- _REQUIRED ACTION A_
According to the article on George Wythe McCook, which company sent him to Europe on legal business after his term as attorney general ended?
- _REQUIRED ACTION B_
Reproduce the passage of the George Wythe McCook article from "He was the Attorney" to "Charleston, South Carolina.".

4th Ohio Attorney General
- In office January 9, 1854 – January 14, 1856
- Governor: William Medill
- Preceded by: George Ellis Pugh
- Succeeded by: Francis D. Kimball

Personal details
- Born: December 21, 1821 Canonsburg, Pennsylvania, US
- Died: December 28, 1877 (aged 56) Steubenville, Ohio, US
- Resting place: Union Cemetery, Steubenville
- Party: Democratic
- Relations: Fighting McCooks

Military service
- Allegiance: United States of America Union
- Branch/service: United States Army Union Army
- Years of service: 1846–1866
- Rank: Colonel Ohio Adjutant General
- Commands: 2nd Ohio Infantry 157th Ohio Infantry Fort Delaware
- Battles/wars: Mexican-American War American Civil War

= George Wythe McCook =

American politician

George Wythe McCook (November 21, 1821 – December 28, 1877) was a lawyer, politician, and soldier from the state of Ohio in the United States. He was the Ohio Attorney General and an officer in the Union Army during the American Civil War. He was a member of the famed Fighting McCooks, a prominent military family that contributed more than a dozen officers to the war effort.

==Early life and career==
McCook was born in Canonsburg, Pennsylvania, the son of a local attorney, Daniel McCook and Martha Latimer McCook. He was one of an eventual twelve children (nine boys and three girls). In 1826 the family moved to New Lisbon, Ohio, and then to Carrollton. He graduated from Ohio University and subsequently studied law with Edwin M. Stanton, and afterward became his partner. He served as an officer in the 3rd Ohio Infantry Regiment throughout the Mexican War, and returned from the war as its commander.

He was the Attorney General of Ohio from 1854 to 1856 and edited the first volume of the "Ohio State Reports." During his term in office, McCook specialized in railroad law. His skill in this area was noticed by the Steubenville and Indiana Railroad Company, and after his term ended, the company sent him to Europe on legal business.

McCook was a delegate to the 1860 Democratic National Convention in Charleston, South Carolina.

- _DATASET CONTENT_

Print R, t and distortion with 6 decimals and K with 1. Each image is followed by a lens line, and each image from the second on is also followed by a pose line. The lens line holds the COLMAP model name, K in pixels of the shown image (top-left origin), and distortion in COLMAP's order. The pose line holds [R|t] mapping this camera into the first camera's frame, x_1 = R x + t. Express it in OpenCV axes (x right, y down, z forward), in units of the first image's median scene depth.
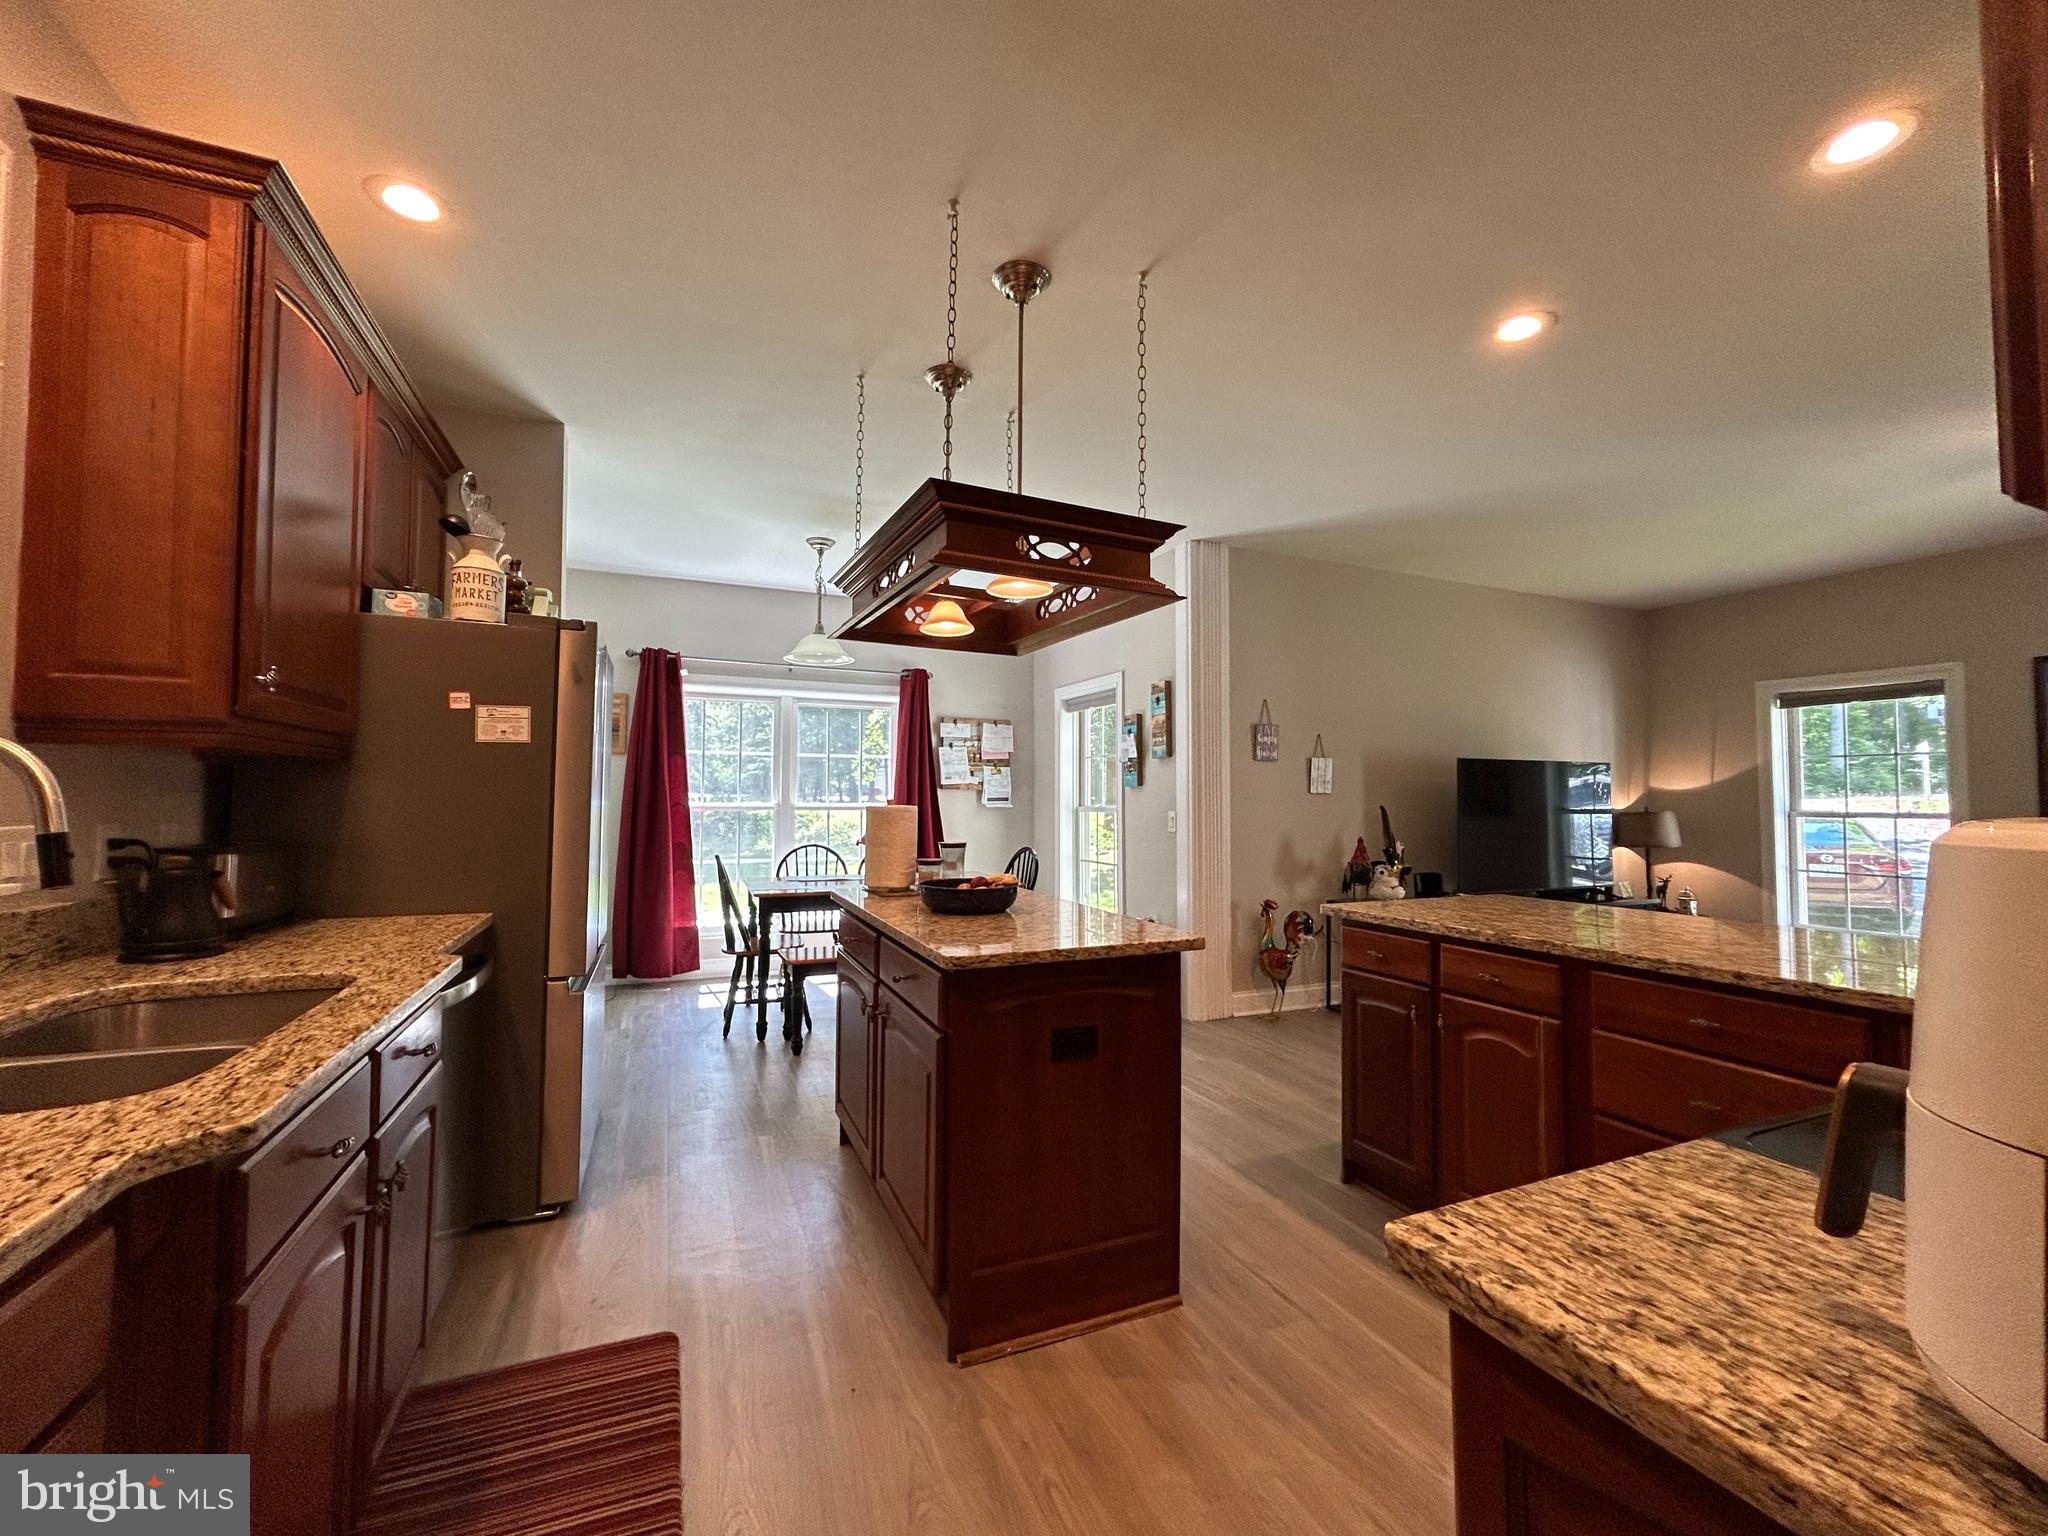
lens RADIAL K [[831.3, 0, 1020.5], [0, 831.3, 765.4], [0, 0, 1]] dist [-0.000682, 0.000372]
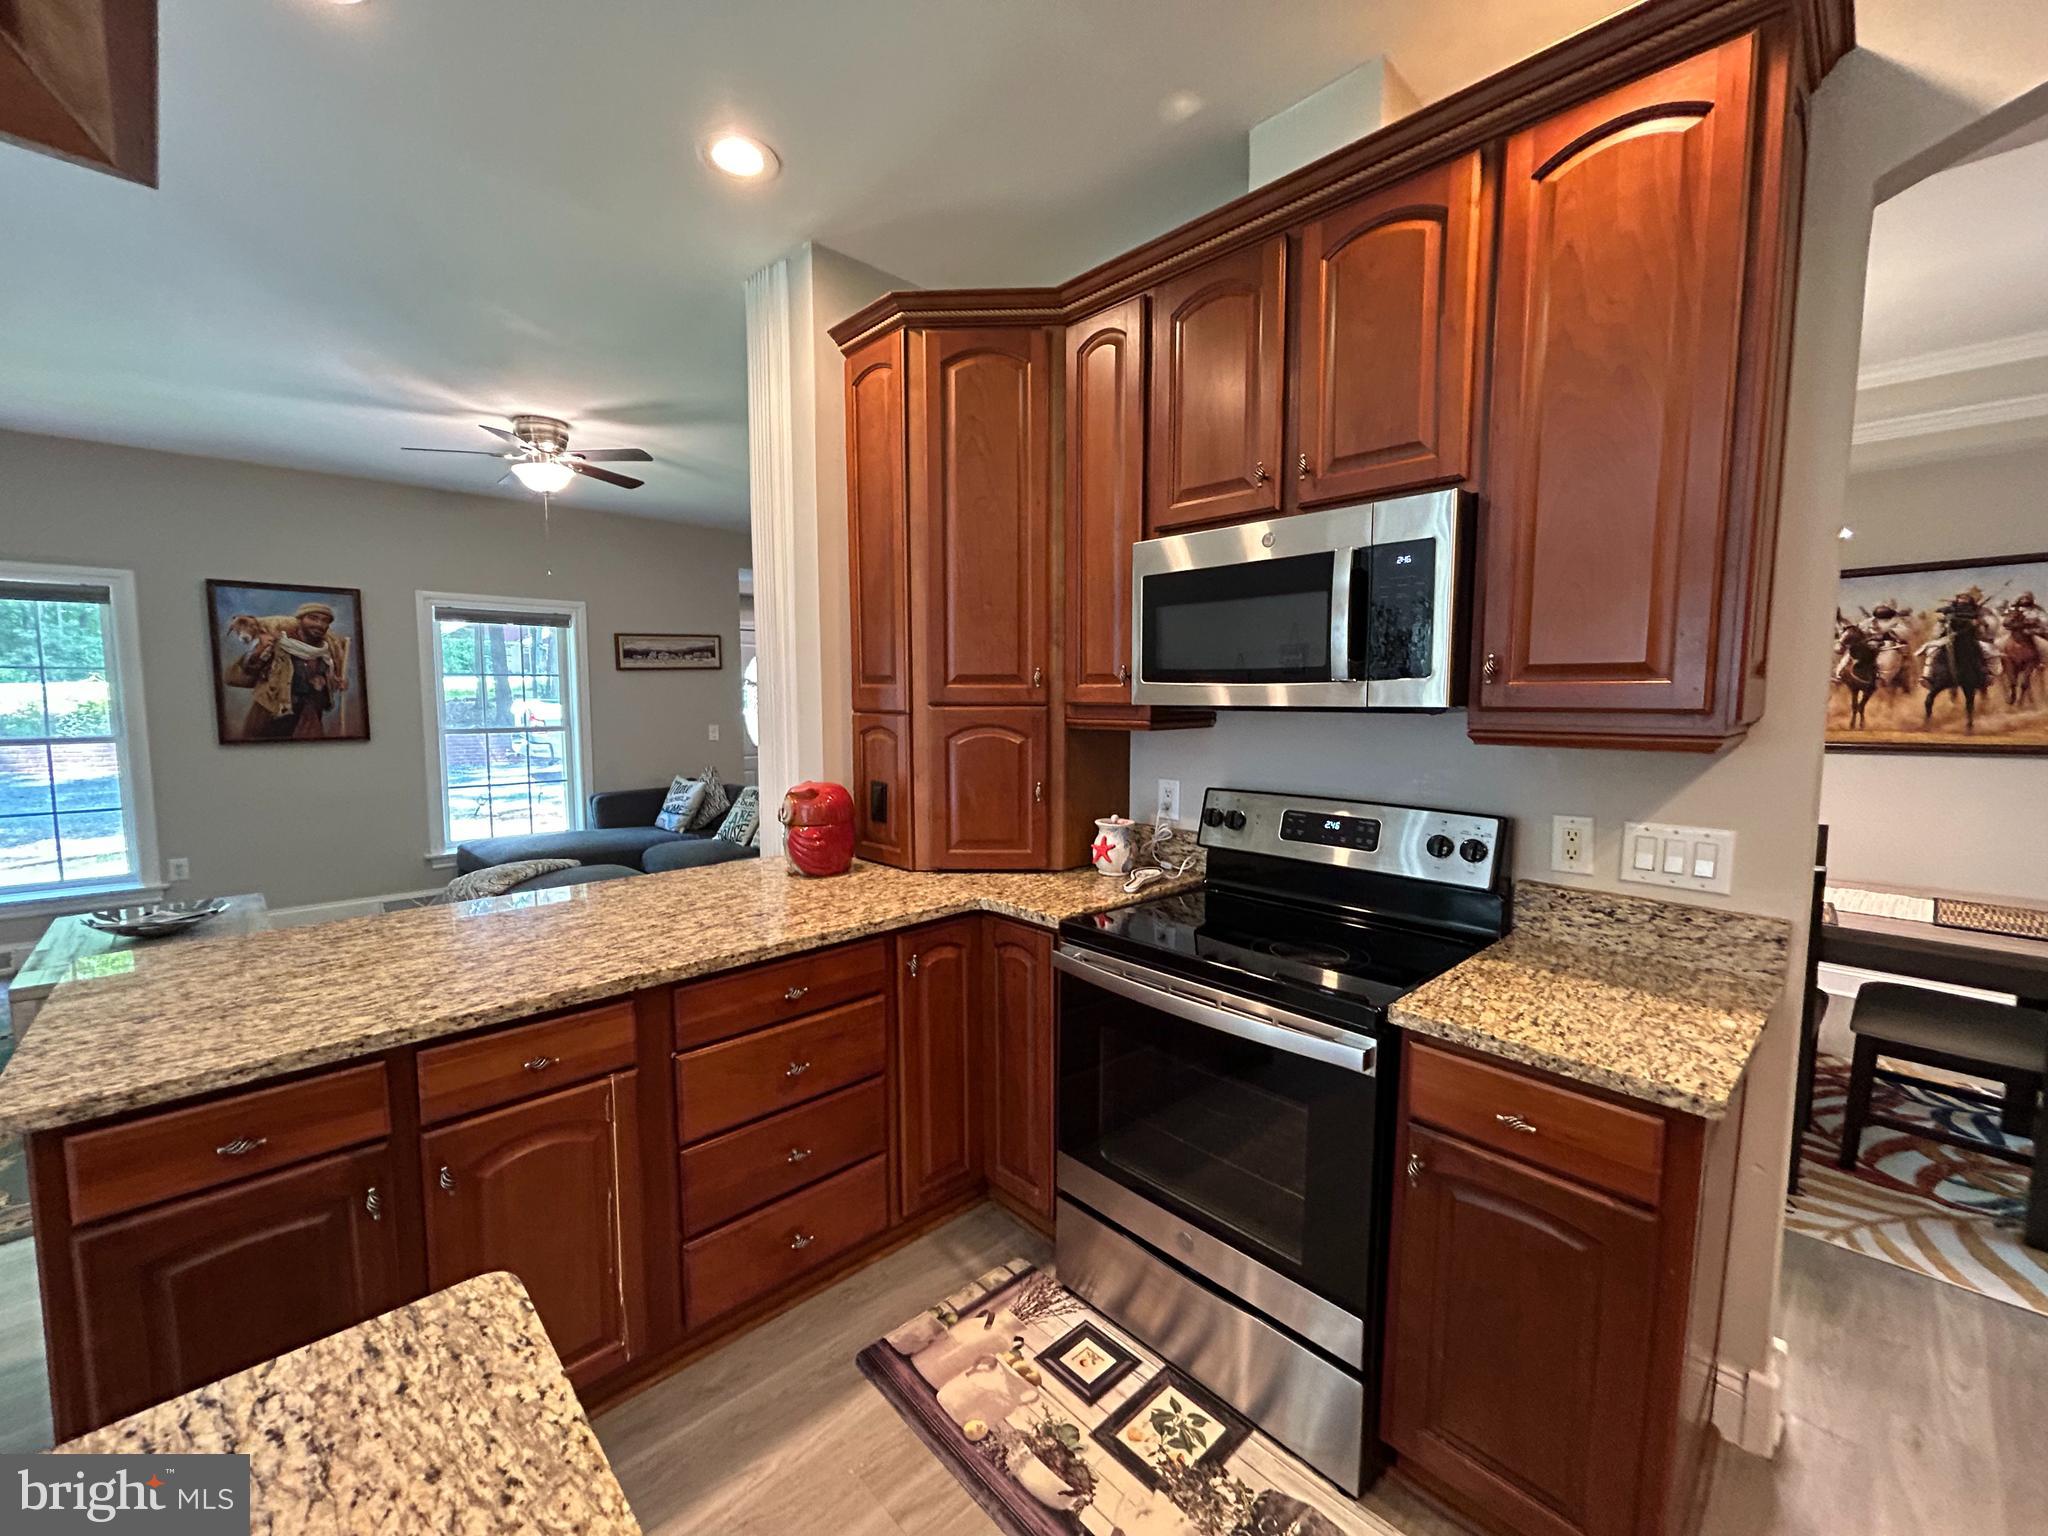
lens RADIAL K [[831.3, 0, 1021.3], [0, 831.3, 767.1], [0, 0, 1]] dist [-0.000682, 0.000372]
pose [[-0.340619, -0.088631, 0.936014, -0.130414], [-0.041016, 0.996000, 0.079386, -0.038257], [-0.939306, -0.011351, -0.342892, 0.669291]]
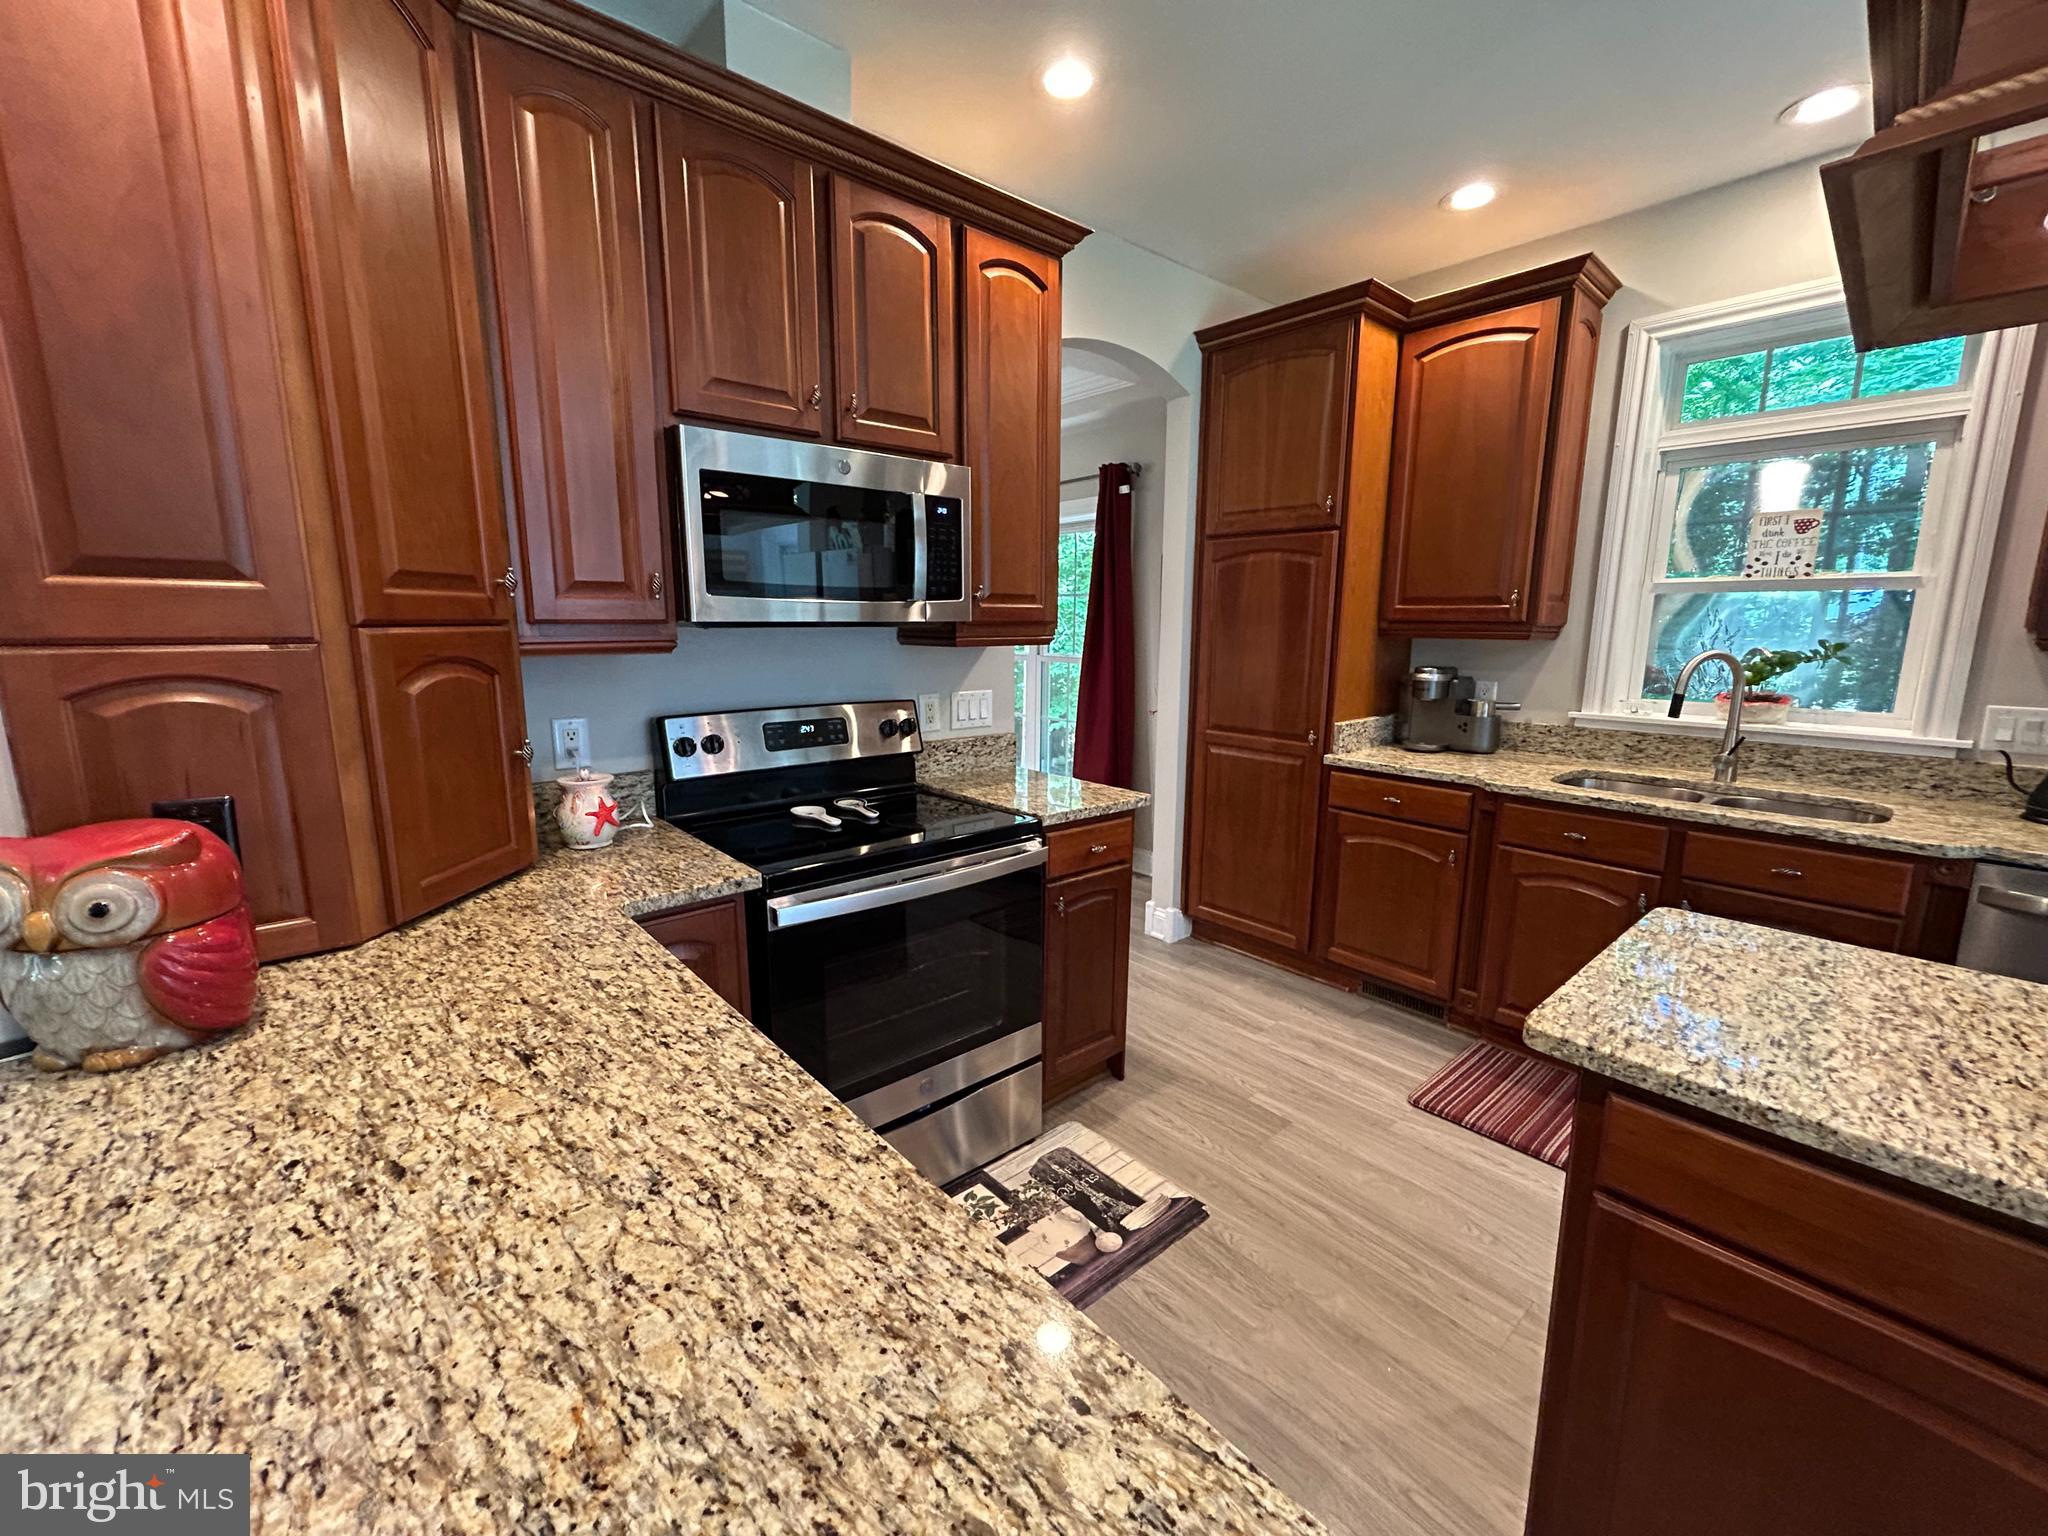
lens RADIAL K [[831.3, 0, 1020.6], [0, 831.3, 767.4], [0, 0, 1]] dist [-0.000682, 0.000372]
pose [[-0.953203, 0.044742, -0.299003, 0.486080], [0.004315, 0.990901, 0.134521, -0.013559], [0.302301, 0.126936, -0.944723, 1.000986]]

- _FINAL ANSWER A_
The Steubenville and Indiana Railroad Company

- _FINAL ANSWER B_
He was the Attorney General of Ohio from 1854 to 1856 and edited the first volume of the "Ohio State Reports." During his term in office, McCook specialized in railroad law. His skill in this area was noticed by the Steubenville and Indiana Railroad Company, and after his term ended, the company sent him to Europe on legal business.

McCook was a delegate to the 1860 Democratic National Convention in Charleston, South Carolina.